Day 11-14: BDD Practical Application Choose an upcoming development requirement, write complete BDD Spec using Gherkin syntax, and work with engineers to transform it into automated tests.
Week 3: Deep Collaboration
Day 15-17: Prototype Self-Testing Use v0.dev or Claude Artifacts to independently transform an idea into an interactive prototype, validating clarity of requirement description.
Day 18-21: Full Process Closed Loop Pair with an Agent Engineer to complete a complete small feature from product requirement definition to acceptance launch, experiencing the duet collaboration model.
Chapter Summary
Product manager evolution in the Agent era is a paradigm leap from “soft skills” to “hard logic”:
Core contradiction shift: From “development schedule too long” to “whether requirement description precision matches Agent generation speed.”
Deliverable upgrade: From narrative PRD to structured BDD Spec, from “writing essays” to “building models.”
Key capability reshaping:
- Structured thinking and system modeling capabilities
- Technical boundary awareness (Technical Literacy)
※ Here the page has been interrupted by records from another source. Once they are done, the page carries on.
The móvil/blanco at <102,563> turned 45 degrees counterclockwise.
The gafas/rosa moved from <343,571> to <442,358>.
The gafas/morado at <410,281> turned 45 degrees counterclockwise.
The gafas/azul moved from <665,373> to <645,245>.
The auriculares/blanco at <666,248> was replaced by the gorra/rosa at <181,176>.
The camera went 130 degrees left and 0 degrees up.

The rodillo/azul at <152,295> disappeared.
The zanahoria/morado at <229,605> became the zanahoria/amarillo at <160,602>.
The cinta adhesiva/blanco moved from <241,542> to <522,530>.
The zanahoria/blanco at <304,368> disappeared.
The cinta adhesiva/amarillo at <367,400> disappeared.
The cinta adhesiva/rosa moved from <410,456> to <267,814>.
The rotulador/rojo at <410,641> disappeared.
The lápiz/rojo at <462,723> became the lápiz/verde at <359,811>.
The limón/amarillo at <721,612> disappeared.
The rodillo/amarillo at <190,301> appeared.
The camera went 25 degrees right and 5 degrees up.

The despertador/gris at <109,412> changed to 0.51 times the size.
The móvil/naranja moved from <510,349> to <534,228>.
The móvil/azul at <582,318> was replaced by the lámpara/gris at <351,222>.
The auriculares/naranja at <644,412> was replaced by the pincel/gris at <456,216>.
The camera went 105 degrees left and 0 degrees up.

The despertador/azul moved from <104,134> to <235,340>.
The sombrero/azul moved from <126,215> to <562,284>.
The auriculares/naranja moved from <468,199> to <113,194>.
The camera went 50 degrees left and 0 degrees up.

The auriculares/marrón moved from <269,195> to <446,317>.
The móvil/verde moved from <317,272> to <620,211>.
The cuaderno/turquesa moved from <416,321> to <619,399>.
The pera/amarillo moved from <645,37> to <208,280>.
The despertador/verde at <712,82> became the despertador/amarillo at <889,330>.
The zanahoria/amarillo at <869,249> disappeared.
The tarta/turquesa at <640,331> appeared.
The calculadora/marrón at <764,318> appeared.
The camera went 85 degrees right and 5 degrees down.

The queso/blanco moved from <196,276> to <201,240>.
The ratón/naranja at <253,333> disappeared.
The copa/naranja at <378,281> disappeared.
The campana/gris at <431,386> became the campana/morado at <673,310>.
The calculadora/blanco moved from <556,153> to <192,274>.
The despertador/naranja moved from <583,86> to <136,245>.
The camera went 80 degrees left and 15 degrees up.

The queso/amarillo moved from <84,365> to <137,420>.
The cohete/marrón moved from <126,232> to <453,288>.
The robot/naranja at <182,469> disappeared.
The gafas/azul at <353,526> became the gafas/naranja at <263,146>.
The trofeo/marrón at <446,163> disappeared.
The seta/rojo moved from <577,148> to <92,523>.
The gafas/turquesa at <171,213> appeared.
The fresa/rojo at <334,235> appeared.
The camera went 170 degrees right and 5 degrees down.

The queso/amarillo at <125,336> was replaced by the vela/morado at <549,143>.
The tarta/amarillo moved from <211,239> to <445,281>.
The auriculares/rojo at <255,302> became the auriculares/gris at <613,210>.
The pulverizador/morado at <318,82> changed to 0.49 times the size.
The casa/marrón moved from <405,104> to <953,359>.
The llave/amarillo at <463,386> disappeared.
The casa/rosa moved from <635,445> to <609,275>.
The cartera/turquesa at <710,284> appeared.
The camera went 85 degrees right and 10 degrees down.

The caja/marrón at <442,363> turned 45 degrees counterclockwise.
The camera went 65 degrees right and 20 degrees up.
- Data-driven decision-making power
Collaboration model evolution: Form a duet of “product requirement definition-verification closed loop” with Agent Engineers, rather than traditional “raise requirements-accept requirements.”
BDD as core language: Given-When-Then structure is both precise expression of business requirements and Agent acceptance criteria, and the “magic spell” for humans to control AI development armies.
Transformation golden quote: If Agent Engineers are the fleet navigators, then product managers are the chart makers. Even a pixel off on the chart, and the fleet might hit an iceberg.
In the Agent era, the value of product managers is no longer “communication and coordination,” but “defining the right problem.”